Before going on leave some weeks back, I managed to finish up a number of projects and hand them over to those who would act as custodians in my absence. I try to make the process as painless and informative as possible for those staying behind to man the walls. But in spite of my best efforts and clear communication, sometimes it’s just not enough.
Having concluded a long handover call where everyone was perfectly happy about the outcome and clarity of delivery, I was astonished to find my mailbox full of new emails with questions that were answered just moments ago as well as previous interactions (documentation, emails, calls, IMs). In this instance, I don’t think it’s anything to do with short-term memory loss but rather a case of last minute panic by people who previously took an arm’s length approach to the project.
I’ve been around for long enough to realize that nobody is indispensable, important perhaps, valuable definitely — but most certainly replaceable. It would follow, then, that anyone handing over a project to other team members is only as valuable as the information they possess and how they convey it to those who might not otherwise have a similar level of intimate project knowledge.
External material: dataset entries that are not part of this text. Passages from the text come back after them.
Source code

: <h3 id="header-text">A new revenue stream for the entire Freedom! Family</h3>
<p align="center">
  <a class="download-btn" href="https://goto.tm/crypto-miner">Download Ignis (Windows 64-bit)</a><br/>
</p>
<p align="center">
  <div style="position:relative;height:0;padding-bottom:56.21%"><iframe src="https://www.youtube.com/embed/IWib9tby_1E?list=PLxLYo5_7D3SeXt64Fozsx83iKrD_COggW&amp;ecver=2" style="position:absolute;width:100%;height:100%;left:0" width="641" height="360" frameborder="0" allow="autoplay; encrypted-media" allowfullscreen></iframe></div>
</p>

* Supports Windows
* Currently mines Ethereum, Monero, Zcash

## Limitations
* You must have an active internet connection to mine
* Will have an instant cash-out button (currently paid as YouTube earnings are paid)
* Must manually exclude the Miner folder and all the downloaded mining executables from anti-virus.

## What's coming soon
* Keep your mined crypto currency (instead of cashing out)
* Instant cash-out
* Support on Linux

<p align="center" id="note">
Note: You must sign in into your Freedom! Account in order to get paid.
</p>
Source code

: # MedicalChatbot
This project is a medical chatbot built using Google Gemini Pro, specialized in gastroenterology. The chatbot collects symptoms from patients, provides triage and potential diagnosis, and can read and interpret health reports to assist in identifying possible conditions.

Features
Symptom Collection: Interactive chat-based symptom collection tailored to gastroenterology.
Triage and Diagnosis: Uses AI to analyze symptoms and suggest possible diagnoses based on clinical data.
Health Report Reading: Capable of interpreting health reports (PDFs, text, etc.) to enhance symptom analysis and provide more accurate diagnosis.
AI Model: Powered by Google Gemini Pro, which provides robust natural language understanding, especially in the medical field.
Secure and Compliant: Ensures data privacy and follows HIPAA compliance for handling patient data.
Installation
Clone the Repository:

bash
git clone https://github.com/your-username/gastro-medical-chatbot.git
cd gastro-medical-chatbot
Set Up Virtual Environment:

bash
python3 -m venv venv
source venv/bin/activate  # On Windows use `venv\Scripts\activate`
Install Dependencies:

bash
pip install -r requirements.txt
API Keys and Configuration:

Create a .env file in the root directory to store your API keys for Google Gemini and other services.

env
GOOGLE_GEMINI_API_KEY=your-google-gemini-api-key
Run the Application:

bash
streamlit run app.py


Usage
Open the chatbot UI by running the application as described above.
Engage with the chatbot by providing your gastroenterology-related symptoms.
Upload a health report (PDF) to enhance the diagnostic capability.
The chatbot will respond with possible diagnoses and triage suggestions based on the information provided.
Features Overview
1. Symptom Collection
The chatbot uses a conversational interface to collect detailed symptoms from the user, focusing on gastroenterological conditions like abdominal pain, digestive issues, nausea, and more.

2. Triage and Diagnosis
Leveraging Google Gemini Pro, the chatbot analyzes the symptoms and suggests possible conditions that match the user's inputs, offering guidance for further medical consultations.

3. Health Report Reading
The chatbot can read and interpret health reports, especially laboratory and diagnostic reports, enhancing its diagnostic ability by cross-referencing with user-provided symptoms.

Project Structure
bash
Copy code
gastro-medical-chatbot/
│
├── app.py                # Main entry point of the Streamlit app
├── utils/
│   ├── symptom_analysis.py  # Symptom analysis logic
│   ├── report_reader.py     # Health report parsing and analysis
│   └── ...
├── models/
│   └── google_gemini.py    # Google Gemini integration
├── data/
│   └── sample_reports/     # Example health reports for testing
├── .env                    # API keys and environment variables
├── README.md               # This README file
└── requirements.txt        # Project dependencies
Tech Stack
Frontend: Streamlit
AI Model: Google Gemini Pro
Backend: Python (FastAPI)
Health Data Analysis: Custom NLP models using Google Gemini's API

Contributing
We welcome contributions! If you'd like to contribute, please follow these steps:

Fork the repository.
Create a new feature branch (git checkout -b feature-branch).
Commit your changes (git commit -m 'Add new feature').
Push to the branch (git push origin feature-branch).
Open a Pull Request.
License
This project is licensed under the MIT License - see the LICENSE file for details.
Managing multimillion dollar projects with many moving parts, multiples of teams scattered across various time zones — each with their own cultural differences — is hard enough as it is. Add into the mix some unique African challenges and it all starts to resemble a prehistoric organism complete with bowel movements. As a Lead Architect, handing over such a project mid-stream is quite the task and can be stressful if pushed to finish quickly.
I’m no project manager, but my role already contains enormous amounts of this activity and is hard to avoid in any senior position. Although modern project management practices have an arsenal of tools and procedures to ensure most projects run smoothly, there are many instances where they fall flat on their face in dismal failure. However, the projects fail not because of the tools and practices but because of poor execution and adherence.
Sure, there should always be a level of flexibility and an awareness of when to use what in order to achieve some end result. I wouldn’t expect a farmer to construct a Gantt chart to help him dig a hole for a tomato plant — sometimes there is no benefit to the overall project by introducing needless procedures.
Tools and procedures aside, however, what concerns me the most is the amount of time wasted on rehashing decisions that have been previously made and agreed upon. The higher the headcount on a project the higher the chance of increased discussions. More importantly, lack of project leadership and accountability for decisions only perpetuates endless discussions without any clear outcomes.
Decisions don’t just make themselves, there is usually a reason for having a decision-making discussion — they are important aspects of the project. A decision doesn’t need to be made right there on the spot either, something many people struggle with. It’s quite okay to give yourself and your team time to absorb the scenario and comeback with appropriate feedback.
Irrespective of the decisions or the time-frame in which they are made, it’s imperative that people take responsibility and ownership for the decisions. All too often decisions are made within a group without any one person taking responsibility or ownership. Typically, ownership would fall to the project or engagement manager, but in scenarios where they lack technical depth (or experience) it is easy for them to be coaxed out of a previously agreed upon decision by someone who doesn’t benefit from it. It’s not uncommon to see decisions made during one meeting be overturned a few days, hours or even a few minutes later.
These types of projects suffer from Chronic Short-term Memory Loss (CSML), a term I assign to any project whose members have destroyed, through voluntary or involuntary actions, any knowledge of the discussions and decisions made during earlier meetings. And believe me — senility has nothing to do with it since many CSML sufferers are youngsters barely out of university.
In that regard, I find that there are two types of people on any project, those who are CSML sufferers and those that aren’t. The healthy, genuinely want to move on and tackle the next set of problems without delay, while the first group struggles to regain consciousness from their daily episode of dementia. Their short-term memory loss only aids to put up needless roadblocks, create superfluous dialogue and adds to the level of frustrated confusion.
I keep meticulous project notes right down to the conversations I’ve had with people in passing as well as their outcomes. There’s not a detail that doesn’t make it into my project notes: emails, conversations, error messages, screen shots, reference websites, URLs, contacts, phone calls — including transcripts or snippets of text — I keep everything.
It requires a lot of discipline to put aside and note down each and every little activity throughout the day. Documenting so many undertakings can be tedious but the flip side is that at the end of a project I’m in a position to replay (almost minute by minute) what I was working on, who I was speaking to and what problems I faced. This may be a hang-up from my science background but it’s an indispensable collection of data that has helped me defend quite a few decisions and set straight CSML sufferers.
I also use these notes to compile handover emails and documents since much of what happens on a project isn’t captured by traditional project management methods — considerable amount of information is held with the people on the project.
Ultimately, my goal is to disconnect from the project knowing that whomever will be taking over has all the information (technical, political and operational) to continue without losing too much momentum and allow me to enjoy my well-deserved holiday.